## [Excerpt provided]
Content starts
On Wed, Apr 08, 2026 at 07:59:33PM +0530, Tauro, Riana wrote:
> On 3/25/2026 7:01 PM, Raag Jadav wrote:
> > On Wed, Mar 11, 2026 at 03:59:17PM +0530, Riana Tauro wrote:

...

> > > +Example: Listen to error events
> > > +
> > > +.. code-block:: bash
> > > +
> > > +    sudo ynl --family drm_ras --subscribe error-notify
> > > +    {'msg': {'error-id': 1, 'node-id': 1}, 'name': 'error-event'}
> > Can we also have error-name and node-name? I'd be pulling my hair off
> > if I need to remember all the ids.
> 
> Yeah makes sense. We can add the node_name, error_name.
> Adding device_name would also be more useful in the event.
> 
> @Rodrigo/@aravind thoughts?
> 
> > 
> > On that note, I think it'll be good to have them as part of request
> > attributes as an alternative to ids (also for existing commands) but
> > that can done as a follow up.
> > 
> We cannot use names as alternative because it won't work for multiple cards.
> example in xe: Suppose there are 2 cards and each has 2 nodes. We cannot
> query using node_name+error_name.
> Also most of the netlink implementations use id's as unique identifiers.
Content ends
## [Job item A]
Write out the listing from its first line up to and including the line containing "Pezzolato, M.; Bozzetta, E.", word for word.
The drm_ras discussion and the listing are unrelated to each other.

## [Listed entries]
Content starts
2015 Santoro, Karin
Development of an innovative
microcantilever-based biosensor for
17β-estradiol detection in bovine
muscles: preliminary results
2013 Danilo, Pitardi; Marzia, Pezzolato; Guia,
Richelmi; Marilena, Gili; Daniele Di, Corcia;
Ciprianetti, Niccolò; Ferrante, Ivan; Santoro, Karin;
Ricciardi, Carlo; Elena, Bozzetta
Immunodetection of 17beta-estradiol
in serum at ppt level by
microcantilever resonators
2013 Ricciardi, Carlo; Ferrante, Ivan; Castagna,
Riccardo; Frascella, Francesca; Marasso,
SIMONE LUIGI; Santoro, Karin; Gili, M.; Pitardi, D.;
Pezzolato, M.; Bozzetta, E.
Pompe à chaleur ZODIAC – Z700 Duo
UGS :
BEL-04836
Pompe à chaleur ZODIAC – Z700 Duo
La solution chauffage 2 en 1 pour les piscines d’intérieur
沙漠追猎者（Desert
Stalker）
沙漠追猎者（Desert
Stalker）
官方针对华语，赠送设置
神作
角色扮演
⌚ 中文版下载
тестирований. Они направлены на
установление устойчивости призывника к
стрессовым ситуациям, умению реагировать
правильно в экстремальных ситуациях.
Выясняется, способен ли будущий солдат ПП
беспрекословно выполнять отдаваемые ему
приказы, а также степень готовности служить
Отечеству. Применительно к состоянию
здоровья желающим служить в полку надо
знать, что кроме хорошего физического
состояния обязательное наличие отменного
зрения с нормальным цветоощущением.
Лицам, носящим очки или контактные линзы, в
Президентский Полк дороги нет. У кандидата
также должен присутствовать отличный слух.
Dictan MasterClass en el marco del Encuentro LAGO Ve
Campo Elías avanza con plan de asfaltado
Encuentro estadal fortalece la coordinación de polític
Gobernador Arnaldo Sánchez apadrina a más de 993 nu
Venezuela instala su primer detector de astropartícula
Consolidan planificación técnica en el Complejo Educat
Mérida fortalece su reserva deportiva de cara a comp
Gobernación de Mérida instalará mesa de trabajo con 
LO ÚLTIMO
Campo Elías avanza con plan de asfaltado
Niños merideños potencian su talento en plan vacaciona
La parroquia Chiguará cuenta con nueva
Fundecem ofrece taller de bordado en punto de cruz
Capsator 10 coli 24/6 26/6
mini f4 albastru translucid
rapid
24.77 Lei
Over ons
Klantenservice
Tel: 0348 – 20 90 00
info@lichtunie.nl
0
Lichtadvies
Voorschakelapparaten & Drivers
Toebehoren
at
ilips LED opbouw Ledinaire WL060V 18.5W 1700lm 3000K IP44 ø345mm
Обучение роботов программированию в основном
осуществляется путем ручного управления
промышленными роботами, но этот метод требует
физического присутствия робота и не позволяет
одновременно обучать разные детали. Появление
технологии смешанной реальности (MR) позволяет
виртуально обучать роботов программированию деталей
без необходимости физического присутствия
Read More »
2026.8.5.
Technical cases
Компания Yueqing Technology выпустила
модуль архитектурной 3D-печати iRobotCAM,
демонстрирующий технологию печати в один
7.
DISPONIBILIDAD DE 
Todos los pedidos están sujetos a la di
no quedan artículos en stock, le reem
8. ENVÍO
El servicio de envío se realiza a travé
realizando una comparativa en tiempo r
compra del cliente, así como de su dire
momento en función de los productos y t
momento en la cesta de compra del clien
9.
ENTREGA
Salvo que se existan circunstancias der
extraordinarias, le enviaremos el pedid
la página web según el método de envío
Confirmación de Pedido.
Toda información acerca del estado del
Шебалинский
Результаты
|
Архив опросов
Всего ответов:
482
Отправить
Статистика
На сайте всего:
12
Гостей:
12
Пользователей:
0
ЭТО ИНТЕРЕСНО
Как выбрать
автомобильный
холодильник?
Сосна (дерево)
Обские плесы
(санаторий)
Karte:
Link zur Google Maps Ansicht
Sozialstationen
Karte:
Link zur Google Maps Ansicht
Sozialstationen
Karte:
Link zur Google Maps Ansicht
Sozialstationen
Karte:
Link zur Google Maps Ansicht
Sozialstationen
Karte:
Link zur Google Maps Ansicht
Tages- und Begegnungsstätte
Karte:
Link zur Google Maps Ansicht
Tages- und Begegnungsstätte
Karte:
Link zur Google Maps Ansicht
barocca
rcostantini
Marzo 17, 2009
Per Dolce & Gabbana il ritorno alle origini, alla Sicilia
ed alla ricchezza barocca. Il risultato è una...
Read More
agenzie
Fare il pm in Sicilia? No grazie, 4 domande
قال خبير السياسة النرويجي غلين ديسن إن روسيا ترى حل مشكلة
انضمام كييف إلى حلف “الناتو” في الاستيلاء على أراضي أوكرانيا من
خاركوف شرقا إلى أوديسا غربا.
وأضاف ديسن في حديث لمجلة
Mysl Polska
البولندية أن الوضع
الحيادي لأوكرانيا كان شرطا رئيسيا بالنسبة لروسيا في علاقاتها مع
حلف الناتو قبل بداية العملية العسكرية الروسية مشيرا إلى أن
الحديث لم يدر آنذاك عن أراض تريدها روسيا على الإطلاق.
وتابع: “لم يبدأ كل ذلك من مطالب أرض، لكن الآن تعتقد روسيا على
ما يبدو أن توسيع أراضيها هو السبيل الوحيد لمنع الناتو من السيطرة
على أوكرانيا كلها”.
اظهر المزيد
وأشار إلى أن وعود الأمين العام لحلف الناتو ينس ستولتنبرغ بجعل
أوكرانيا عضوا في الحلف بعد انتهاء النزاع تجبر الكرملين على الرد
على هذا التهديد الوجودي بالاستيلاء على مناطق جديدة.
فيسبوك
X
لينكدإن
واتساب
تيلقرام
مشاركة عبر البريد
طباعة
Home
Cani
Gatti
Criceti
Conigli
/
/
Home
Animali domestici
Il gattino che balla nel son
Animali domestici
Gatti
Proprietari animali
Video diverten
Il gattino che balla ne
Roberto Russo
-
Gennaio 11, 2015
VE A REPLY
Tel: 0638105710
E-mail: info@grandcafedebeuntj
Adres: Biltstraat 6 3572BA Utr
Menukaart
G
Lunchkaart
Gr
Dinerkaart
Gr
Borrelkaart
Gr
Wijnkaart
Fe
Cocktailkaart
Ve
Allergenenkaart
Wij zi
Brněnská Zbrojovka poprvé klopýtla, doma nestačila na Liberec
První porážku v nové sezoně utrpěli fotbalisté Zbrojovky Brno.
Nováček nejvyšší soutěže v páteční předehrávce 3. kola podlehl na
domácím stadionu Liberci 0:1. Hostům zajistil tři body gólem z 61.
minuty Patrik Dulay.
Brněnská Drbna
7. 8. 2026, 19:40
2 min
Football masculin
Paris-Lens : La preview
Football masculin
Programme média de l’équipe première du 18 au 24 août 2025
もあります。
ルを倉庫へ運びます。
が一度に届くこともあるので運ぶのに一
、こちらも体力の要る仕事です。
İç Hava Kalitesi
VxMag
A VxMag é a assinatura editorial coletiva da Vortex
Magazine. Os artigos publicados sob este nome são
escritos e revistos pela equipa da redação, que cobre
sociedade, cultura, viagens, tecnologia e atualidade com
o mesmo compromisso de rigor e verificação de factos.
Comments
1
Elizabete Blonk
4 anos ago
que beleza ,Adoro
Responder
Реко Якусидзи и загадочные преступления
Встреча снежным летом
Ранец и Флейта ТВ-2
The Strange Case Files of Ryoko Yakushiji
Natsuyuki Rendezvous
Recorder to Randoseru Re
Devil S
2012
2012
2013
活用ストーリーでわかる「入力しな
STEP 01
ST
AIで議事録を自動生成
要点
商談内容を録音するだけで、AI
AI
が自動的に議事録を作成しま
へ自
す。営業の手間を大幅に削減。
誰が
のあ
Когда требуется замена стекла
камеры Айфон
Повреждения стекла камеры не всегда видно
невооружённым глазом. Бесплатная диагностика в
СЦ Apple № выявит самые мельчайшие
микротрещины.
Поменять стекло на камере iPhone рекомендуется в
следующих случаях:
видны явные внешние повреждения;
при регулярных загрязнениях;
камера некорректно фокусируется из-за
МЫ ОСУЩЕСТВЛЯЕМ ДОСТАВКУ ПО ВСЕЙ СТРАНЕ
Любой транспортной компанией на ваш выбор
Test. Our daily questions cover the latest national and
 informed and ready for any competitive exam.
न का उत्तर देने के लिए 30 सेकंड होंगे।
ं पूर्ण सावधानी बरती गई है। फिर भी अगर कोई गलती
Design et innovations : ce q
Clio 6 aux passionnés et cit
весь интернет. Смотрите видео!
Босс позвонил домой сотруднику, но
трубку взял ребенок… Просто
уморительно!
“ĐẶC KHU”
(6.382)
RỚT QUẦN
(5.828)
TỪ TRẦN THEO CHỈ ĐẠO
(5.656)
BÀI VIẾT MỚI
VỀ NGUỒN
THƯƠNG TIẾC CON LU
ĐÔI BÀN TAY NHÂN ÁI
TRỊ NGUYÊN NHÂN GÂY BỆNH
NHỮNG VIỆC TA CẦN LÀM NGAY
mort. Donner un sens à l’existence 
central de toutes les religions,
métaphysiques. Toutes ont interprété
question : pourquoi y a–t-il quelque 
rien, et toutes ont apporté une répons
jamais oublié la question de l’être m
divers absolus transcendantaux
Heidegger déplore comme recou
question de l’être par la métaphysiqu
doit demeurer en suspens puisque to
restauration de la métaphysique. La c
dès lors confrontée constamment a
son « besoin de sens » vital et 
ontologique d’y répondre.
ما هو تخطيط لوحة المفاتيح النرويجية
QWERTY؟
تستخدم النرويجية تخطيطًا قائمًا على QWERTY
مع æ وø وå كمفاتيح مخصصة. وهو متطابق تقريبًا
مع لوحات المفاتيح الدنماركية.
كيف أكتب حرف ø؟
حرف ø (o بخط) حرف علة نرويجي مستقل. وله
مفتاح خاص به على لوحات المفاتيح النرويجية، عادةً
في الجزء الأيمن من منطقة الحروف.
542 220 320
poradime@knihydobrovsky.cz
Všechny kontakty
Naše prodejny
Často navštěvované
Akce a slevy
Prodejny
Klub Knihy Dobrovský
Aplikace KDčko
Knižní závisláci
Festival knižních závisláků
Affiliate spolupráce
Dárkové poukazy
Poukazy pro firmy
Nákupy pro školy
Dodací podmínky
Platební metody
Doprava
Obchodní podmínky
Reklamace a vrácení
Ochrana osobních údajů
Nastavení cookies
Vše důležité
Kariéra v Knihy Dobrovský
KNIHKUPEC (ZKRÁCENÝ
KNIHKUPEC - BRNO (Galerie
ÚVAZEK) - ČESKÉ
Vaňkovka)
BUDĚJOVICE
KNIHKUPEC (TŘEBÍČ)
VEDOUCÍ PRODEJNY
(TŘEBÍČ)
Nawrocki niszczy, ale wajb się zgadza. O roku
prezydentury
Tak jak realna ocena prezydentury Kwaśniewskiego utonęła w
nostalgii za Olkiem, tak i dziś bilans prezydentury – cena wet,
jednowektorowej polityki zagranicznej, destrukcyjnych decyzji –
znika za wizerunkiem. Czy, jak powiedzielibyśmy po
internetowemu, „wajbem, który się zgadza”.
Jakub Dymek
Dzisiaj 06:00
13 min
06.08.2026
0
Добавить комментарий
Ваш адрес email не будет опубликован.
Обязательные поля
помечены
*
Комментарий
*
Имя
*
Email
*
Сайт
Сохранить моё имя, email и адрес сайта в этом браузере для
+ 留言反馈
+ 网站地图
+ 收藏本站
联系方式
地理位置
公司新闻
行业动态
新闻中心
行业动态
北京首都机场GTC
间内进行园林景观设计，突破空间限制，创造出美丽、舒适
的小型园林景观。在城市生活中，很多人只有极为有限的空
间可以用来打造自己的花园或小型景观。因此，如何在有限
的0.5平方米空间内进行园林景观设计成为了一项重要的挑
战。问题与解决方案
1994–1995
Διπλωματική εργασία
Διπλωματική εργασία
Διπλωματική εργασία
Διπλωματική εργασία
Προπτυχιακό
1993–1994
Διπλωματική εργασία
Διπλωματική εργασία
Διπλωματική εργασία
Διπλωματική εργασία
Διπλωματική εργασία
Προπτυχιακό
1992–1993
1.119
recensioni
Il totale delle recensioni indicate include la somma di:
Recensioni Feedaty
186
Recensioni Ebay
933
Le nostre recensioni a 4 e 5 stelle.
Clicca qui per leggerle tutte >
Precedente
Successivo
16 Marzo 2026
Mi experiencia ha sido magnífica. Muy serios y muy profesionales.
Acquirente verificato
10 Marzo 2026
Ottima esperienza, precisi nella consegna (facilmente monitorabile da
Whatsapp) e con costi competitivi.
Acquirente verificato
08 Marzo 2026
Content ends
## [Job item B]
Reproduce the passage of the drm_ras discussion from "On Wed, Apr" up to and including "all the ids.", word for word.

## [Expected output A]
2015 Santoro, Karin
Development of an innovative
microcantilever-based biosensor for
17β-estradiol detection in bovine
muscles: preliminary results
2013 Danilo, Pitardi; Marzia, Pezzolato; Guia,
Richelmi; Marilena, Gili; Daniele Di, Corcia;
Ciprianetti, Niccolò; Ferrante, Ivan; Santoro, Karin;
Ricciardi, Carlo; Elena, Bozzetta
Immunodetection of 17beta-estradiol
in serum at ppt level by
microcantilever resonators
2013 Ricciardi, Carlo; Ferrante, Ivan; Castagna,
Riccardo; Frascella, Francesca; Marasso,
SIMONE LUIGI; Santoro, Karin; Gili, M.; Pitardi, D.;
Pezzolato, M.; Bozzetta, E.

## [Expected output B]
On Wed, Apr 08, 2026 at 07:59:33PM +0530, Tauro, Riana wrote:
> On 3/25/2026 7:01 PM, Raag Jadav wrote:
> > On Wed, Mar 11, 2026 at 03:59:17PM +0530, Riana Tauro wrote:

...

> > > +Example: Listen to error events
> > > +
> > > +.. code-block:: bash
> > > +
> > > +    sudo ynl --family drm_ras --subscribe error-notify
> > > +    {'msg': {'error-id': 1, 'node-id': 1}, 'name': 'error-event'}
> > Can we also have error-name and node-name? I'd be pulling my hair off
> > if I need to remember all the ids.